It isn't really a matter of defending Islam. It's a simple matter of being intellectually honest and the utilization of decent methodology.


----------



## Osomir

pismoe said:


> c'mon '4eye' , what was the number of lynchings and what Christian denomination did the lynchings ??    Besides that it is muslim shariah law theology that executes homosexuals , rapes yazidi woman and girls , beheads eyptian copt Christians on Libyan beachs and drowns 'kufir' when conditions get too crowded on boats escaping violence in north Africa as the boats head to Italy .



Europeans did these things too for God and country in their colonial civilizing missions.


----------



## pismoe

foolish post #42  Osomir but I guess that you are trying to sound intellectual .


----------



## pismoe

no one denies what euros did in the past , the muslim problem is current  mrobama , er I mean Osomir !!


----------



## Osomir

pismoe said:


> no one denies what euros did in the past , problem is no mrobama , er I mean Osomir !!

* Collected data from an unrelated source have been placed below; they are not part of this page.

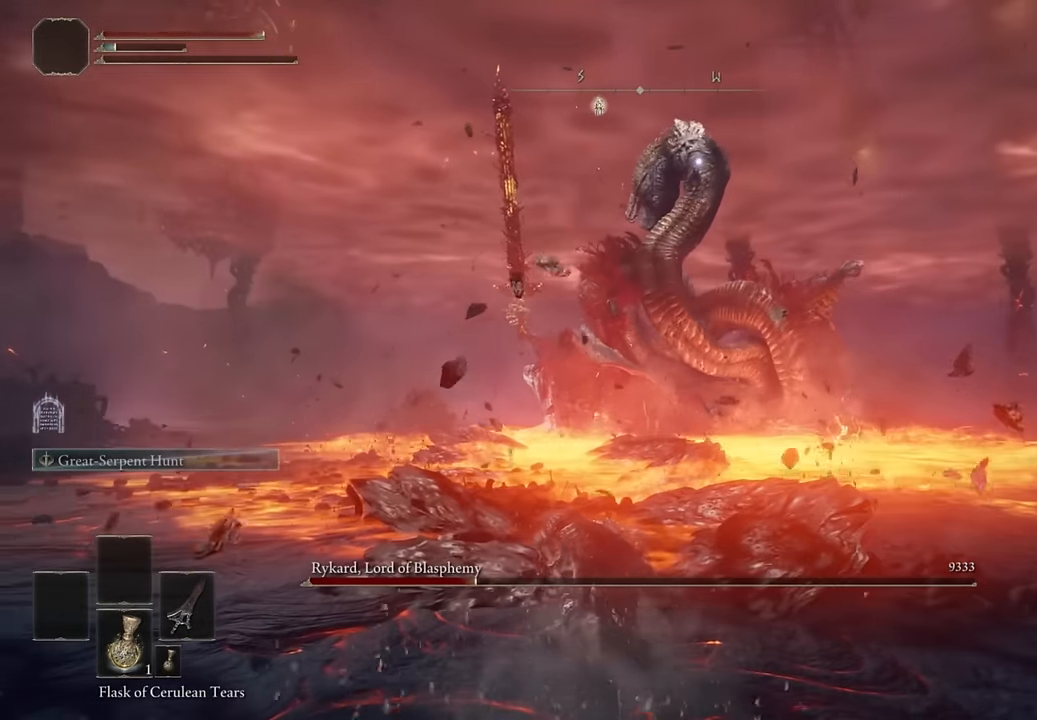
{"buttons": [], "right_stick": "center", "events": []}
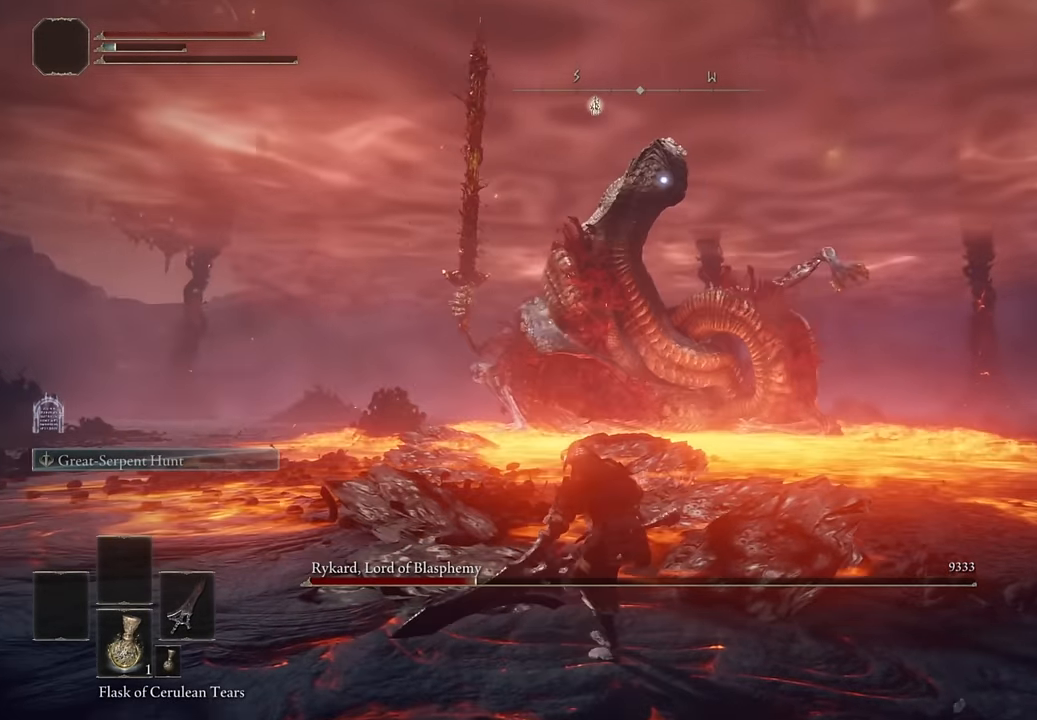
{"buttons": [], "right_stick": "center", "events": []}
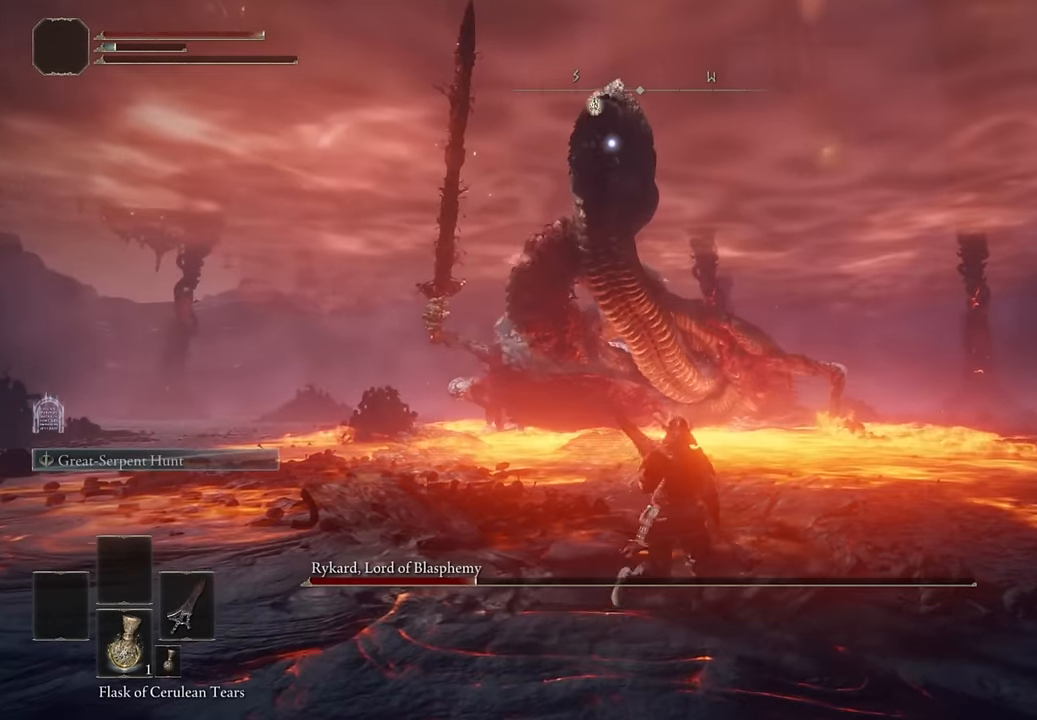
{"buttons": [], "right_stick": "center", "events": []}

According to your flawed logic the fact that they did such things in the name of Christianity means that Christian ideology must be inherently violent. Instead of focusing on other causal variables of conflict that are more robust and have better explanatory power, you instead stick to merely the one and overemphasize it because you have an anti-Islamic agenda. Once again, it is a matter of basic standards. You simply lack them, and likely willingly so that you can attempt to troll people on a message board. It's a little sad really.


----------



## pismoe

and the problem is for westerners to solve , your type can support 'isis' / muslims in this war as much as you want Osomir !!


----------



## pismoe

didn't do it in the name of Christianity , expansion inside the USA was done under secular USA govenment at least in the USA Osomir !!


----------



## pismoe

course , it doesn't matter to me , I'm an American , not a Europeon .


----------



## there4eyeM

It has become a cliché that the current struggle involves 'asymmetric warfare'. Well, in my mind, if there is anything 'asymmetric' it is the West's capacity for information dissemination and propaganda compared to anyone else. We have the communications techniques and psychological warfare methods that can defeat vulgar ISIS-type macho idiocy. They would be much more effective (and infinitely cheaper) than risky warmaking on unfamiliar cultural and geographic terrain.


----------



## Osomir

pismoe said:


> didn't do it in the name of Christianity , expansion inside the USA was done under secular USA govenment at least in the USA Osomir !!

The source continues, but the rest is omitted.